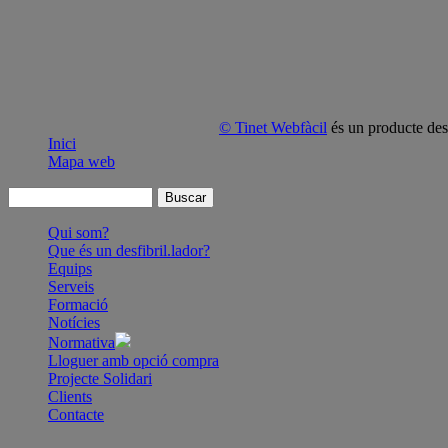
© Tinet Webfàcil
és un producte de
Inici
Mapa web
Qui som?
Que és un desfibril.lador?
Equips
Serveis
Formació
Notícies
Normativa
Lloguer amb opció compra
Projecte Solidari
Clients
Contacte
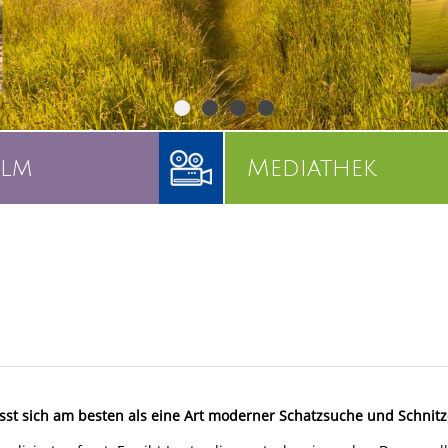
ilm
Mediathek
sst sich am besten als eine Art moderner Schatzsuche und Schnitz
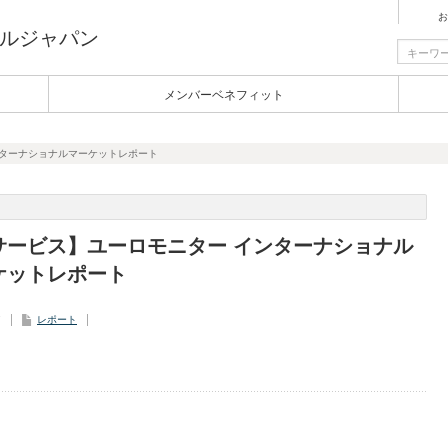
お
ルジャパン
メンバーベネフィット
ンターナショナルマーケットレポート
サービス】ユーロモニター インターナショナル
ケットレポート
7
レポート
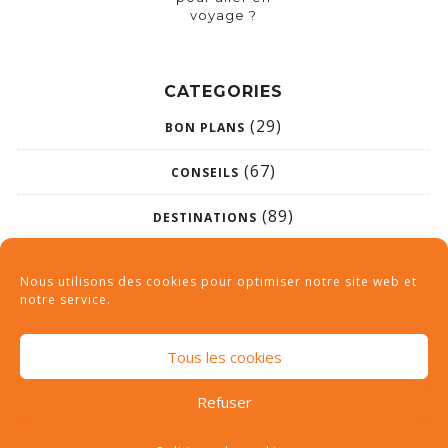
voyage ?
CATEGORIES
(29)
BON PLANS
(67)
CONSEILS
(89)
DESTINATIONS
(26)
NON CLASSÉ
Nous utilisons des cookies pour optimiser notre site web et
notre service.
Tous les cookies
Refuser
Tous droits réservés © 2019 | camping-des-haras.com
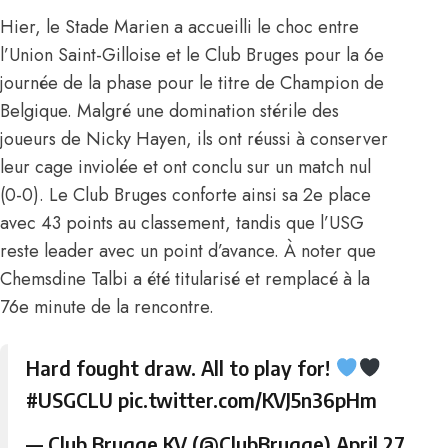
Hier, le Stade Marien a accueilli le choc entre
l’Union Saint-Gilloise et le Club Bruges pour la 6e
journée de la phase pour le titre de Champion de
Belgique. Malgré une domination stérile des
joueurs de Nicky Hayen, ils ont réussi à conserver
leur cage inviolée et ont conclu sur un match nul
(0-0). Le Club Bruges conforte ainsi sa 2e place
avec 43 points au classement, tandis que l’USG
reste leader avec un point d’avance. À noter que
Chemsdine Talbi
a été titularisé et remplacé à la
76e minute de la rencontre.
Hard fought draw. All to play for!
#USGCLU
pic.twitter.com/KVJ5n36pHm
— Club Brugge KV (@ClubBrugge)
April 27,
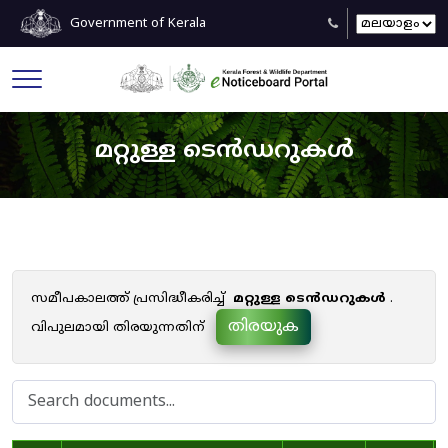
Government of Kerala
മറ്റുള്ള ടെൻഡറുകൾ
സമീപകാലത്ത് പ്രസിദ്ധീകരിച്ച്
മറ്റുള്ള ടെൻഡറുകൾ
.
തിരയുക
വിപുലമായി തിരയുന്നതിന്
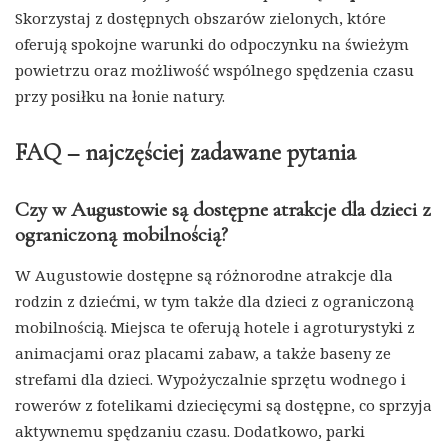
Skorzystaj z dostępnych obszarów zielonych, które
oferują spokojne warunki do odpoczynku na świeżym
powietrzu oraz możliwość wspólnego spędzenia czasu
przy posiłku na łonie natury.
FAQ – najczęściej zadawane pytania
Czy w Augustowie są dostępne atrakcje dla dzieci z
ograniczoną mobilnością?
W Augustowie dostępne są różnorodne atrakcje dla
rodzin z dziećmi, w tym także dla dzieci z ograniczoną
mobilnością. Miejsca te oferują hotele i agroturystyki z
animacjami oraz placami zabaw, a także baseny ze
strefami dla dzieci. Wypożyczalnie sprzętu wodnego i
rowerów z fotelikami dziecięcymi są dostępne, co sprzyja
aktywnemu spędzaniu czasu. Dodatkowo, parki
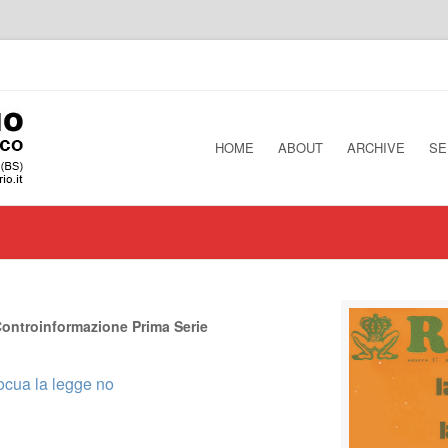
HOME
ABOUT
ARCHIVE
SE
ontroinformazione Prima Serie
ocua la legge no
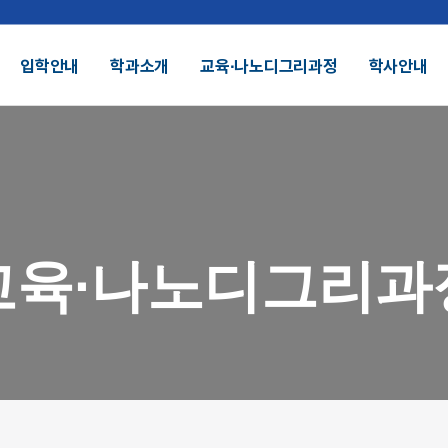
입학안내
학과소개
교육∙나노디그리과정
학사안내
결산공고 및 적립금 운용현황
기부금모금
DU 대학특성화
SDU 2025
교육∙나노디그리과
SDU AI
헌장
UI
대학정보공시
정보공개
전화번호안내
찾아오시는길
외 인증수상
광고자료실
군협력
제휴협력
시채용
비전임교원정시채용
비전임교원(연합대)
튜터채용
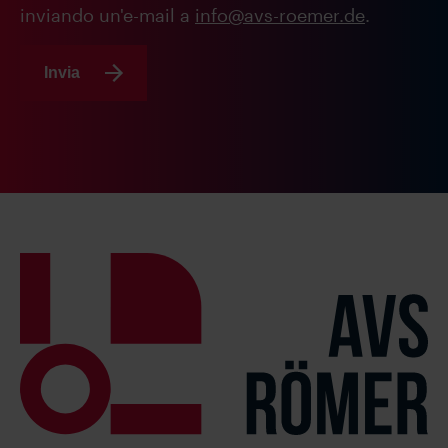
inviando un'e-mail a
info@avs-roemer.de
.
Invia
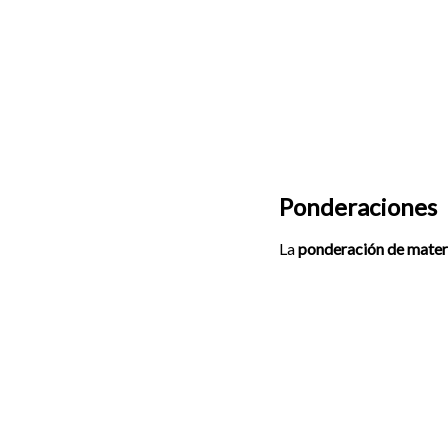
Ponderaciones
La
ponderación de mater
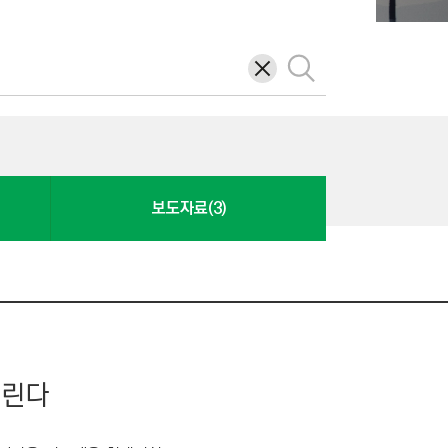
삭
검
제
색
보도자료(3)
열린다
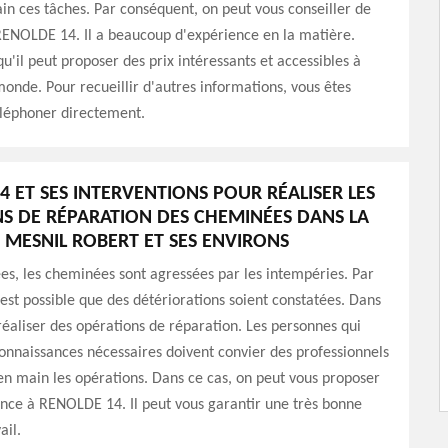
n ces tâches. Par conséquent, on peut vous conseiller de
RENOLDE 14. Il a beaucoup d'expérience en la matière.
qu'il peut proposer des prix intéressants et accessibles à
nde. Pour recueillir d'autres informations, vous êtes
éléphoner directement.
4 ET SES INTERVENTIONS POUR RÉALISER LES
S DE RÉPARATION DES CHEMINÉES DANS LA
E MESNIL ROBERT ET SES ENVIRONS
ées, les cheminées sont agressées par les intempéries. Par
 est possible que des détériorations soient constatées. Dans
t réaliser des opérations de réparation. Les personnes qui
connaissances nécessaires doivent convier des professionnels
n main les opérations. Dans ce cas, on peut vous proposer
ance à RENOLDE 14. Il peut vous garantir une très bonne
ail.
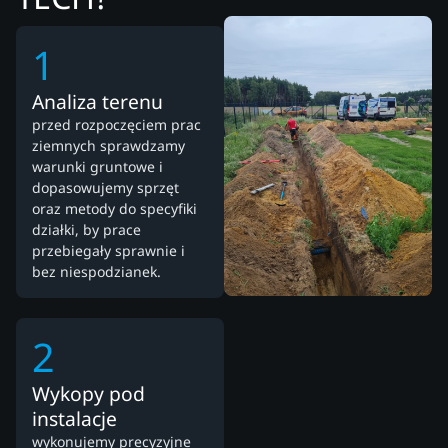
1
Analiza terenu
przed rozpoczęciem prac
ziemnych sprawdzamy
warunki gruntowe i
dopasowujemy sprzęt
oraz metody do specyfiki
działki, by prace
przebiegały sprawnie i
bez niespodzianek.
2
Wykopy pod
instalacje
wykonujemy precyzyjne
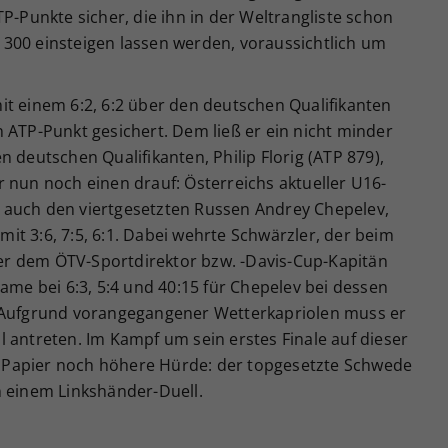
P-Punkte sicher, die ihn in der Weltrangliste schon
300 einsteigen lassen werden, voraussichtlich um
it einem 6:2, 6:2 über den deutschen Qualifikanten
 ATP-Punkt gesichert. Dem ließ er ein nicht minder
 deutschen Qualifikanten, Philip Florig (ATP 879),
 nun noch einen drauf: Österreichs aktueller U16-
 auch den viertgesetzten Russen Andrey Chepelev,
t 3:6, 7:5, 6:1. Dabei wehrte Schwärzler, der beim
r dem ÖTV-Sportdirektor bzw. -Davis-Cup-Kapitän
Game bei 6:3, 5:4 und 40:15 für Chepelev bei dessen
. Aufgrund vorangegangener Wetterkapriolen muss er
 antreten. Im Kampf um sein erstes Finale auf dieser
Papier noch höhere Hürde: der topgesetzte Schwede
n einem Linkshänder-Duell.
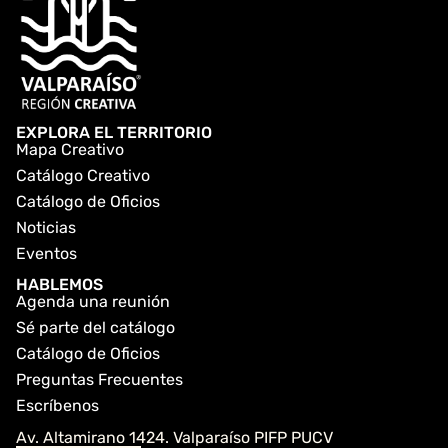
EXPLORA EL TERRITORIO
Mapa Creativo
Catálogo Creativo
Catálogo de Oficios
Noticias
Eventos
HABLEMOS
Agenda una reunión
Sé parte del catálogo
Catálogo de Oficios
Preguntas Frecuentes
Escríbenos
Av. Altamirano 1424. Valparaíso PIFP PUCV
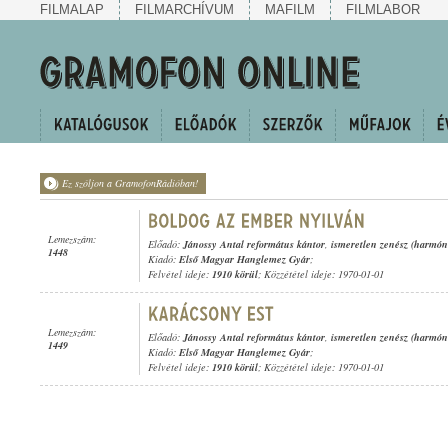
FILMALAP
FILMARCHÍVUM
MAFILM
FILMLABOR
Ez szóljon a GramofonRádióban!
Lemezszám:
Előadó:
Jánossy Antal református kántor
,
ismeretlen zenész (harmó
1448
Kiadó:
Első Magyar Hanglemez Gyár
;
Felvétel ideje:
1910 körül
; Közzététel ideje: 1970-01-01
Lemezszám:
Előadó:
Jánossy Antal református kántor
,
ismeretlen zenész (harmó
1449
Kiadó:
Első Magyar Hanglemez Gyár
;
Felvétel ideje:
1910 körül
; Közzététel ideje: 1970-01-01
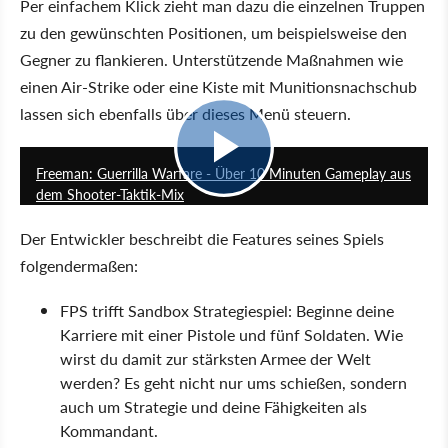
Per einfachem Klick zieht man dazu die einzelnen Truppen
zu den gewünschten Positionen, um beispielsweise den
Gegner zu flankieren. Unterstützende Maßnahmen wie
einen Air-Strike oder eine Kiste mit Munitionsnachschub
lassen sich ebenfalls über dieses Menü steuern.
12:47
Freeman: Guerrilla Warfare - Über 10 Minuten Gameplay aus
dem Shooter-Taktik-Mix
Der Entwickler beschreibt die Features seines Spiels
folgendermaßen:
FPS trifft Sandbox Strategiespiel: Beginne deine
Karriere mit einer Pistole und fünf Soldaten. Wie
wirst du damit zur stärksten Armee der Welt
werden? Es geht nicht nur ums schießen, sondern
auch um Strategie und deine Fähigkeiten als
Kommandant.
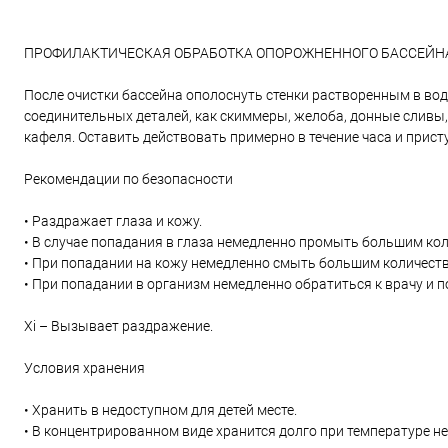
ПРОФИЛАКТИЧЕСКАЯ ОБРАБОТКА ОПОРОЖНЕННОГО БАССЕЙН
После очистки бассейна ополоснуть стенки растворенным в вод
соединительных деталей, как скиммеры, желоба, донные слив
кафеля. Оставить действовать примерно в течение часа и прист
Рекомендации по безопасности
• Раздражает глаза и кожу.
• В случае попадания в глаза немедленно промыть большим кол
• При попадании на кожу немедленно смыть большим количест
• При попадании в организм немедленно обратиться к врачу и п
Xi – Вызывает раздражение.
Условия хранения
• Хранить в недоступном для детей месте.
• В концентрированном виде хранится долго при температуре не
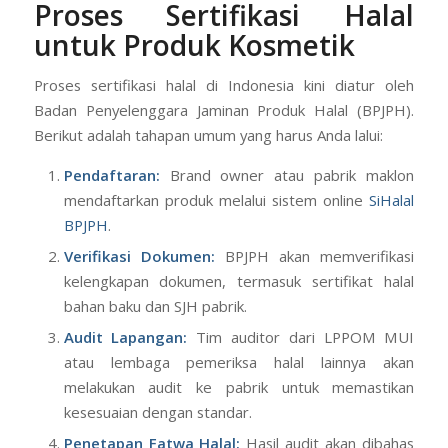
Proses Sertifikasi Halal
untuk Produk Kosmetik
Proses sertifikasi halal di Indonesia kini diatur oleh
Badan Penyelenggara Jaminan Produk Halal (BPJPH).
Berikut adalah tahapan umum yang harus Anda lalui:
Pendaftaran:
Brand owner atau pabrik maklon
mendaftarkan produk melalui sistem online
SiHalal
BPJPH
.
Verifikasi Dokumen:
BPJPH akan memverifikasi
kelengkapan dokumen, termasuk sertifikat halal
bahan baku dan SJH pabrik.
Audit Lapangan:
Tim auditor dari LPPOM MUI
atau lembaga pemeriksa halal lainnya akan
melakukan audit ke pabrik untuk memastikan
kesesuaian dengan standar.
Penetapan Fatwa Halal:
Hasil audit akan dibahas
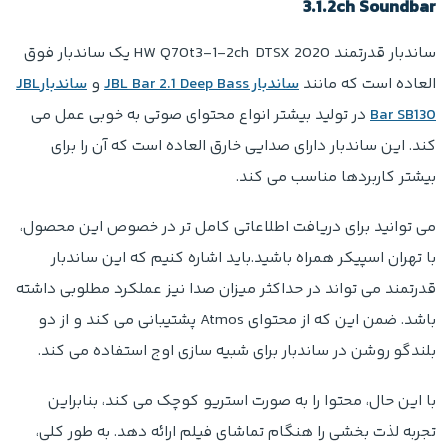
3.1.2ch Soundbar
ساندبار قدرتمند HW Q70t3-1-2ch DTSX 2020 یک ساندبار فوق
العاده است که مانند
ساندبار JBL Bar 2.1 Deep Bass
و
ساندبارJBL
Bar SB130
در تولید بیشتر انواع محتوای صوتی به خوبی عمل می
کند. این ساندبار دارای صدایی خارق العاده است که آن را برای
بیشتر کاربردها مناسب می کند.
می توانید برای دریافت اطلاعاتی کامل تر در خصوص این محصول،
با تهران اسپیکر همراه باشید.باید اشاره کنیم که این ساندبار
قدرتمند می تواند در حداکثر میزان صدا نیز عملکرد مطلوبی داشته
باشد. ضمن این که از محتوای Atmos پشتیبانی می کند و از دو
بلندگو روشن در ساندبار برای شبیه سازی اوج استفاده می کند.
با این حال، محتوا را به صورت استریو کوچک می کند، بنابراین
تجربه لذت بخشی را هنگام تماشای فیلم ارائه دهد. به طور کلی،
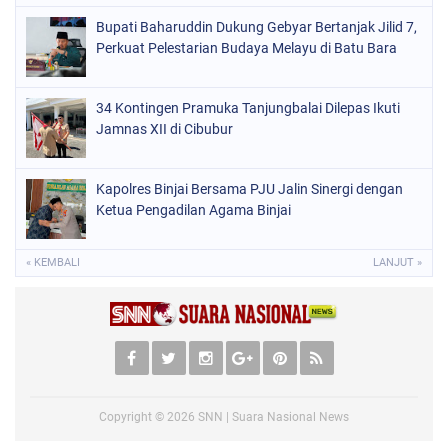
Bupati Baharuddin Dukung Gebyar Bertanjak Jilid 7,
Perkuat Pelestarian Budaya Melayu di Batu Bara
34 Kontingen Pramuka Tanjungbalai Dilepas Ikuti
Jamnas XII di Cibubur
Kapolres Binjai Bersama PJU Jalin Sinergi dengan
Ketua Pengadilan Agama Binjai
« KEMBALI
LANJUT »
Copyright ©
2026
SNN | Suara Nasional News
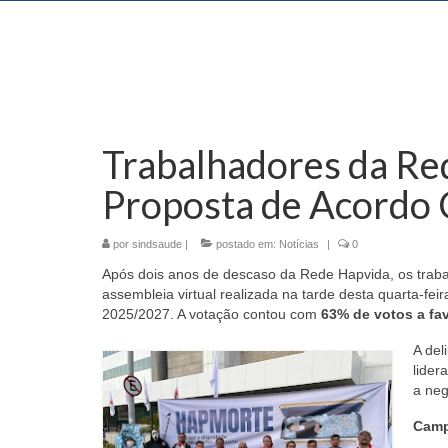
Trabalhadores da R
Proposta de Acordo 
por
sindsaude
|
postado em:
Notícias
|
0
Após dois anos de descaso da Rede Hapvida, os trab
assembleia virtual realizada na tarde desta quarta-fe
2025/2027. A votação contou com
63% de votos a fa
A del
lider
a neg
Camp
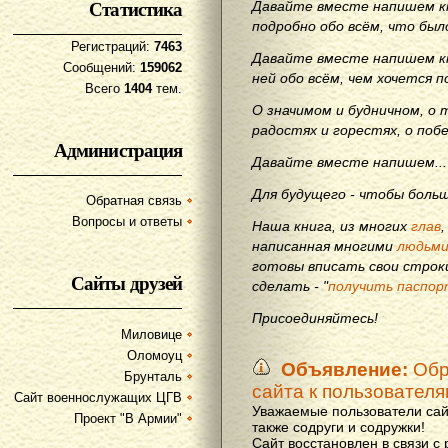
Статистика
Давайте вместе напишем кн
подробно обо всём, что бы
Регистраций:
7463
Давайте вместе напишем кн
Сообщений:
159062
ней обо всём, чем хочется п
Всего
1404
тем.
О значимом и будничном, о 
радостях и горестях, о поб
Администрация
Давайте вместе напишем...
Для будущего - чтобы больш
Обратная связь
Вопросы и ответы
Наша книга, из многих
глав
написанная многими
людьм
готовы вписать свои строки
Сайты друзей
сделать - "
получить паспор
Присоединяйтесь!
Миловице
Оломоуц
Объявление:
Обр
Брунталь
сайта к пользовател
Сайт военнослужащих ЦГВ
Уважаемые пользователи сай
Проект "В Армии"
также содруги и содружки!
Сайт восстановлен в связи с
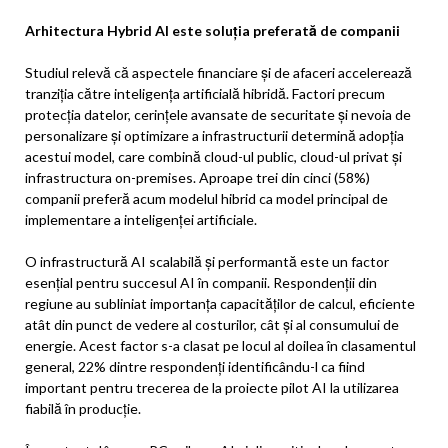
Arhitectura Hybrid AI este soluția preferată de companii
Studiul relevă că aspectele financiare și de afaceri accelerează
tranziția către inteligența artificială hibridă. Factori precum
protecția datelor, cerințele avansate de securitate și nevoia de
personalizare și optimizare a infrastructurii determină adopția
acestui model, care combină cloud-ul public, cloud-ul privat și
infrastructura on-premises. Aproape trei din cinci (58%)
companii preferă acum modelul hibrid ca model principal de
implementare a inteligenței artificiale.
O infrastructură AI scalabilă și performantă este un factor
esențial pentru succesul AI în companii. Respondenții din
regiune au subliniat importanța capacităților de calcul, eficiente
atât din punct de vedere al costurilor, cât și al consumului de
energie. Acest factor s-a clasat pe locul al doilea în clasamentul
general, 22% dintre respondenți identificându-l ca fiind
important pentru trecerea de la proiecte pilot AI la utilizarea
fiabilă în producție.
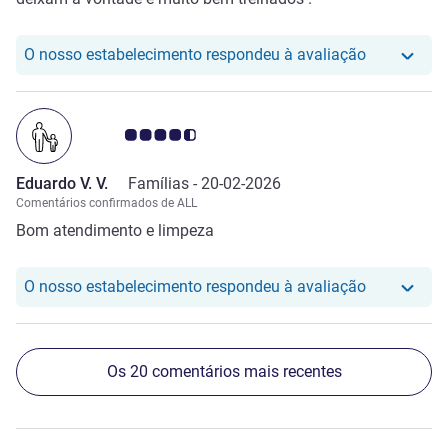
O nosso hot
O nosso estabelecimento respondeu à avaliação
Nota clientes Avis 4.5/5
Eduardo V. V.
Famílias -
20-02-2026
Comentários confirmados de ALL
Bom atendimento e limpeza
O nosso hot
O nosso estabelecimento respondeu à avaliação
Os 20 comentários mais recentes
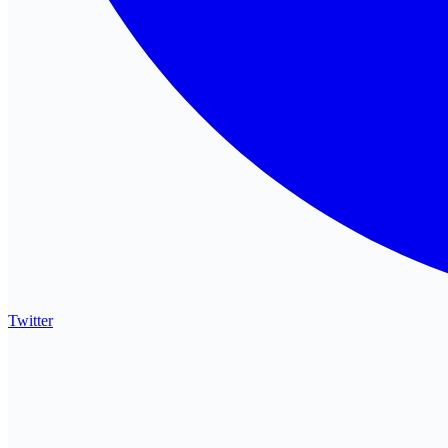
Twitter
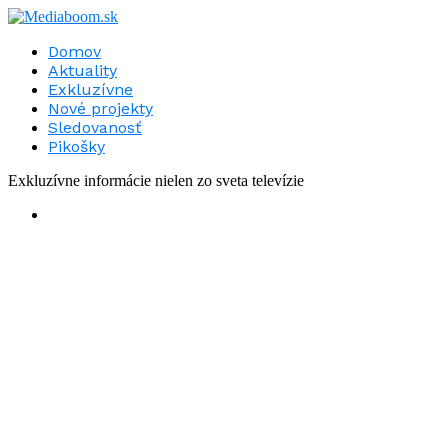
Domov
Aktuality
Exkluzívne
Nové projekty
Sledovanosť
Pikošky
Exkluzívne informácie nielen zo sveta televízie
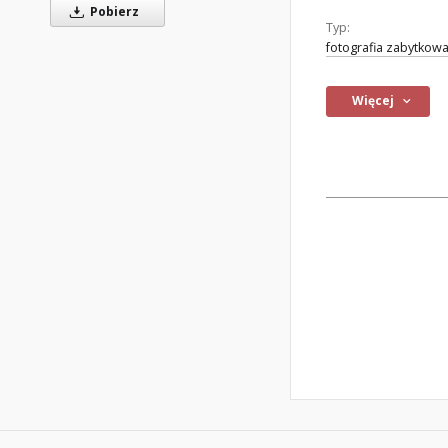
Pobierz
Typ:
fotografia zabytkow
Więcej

####################

**What you need to do**
Can you edit the rows from the first one up to and including the line with "sst sich am" so that "Contacte" becomes "Contacto" and everything else stays the same? Leave the pictures out of your answer.

**Expected answer**
© Tinet Webfàcil
és un producte de
Inici
Mapa web
Qui som?
Que és un desfibril.lador?
Equips
Serveis
Formació
Notícies
Normativa
Lloguer amb opció compra
Projecte Solidari
Clients
Contacto
ilm
Mediathek
sst sich am besten als eine Art moderner Schatzsuche und Schnitz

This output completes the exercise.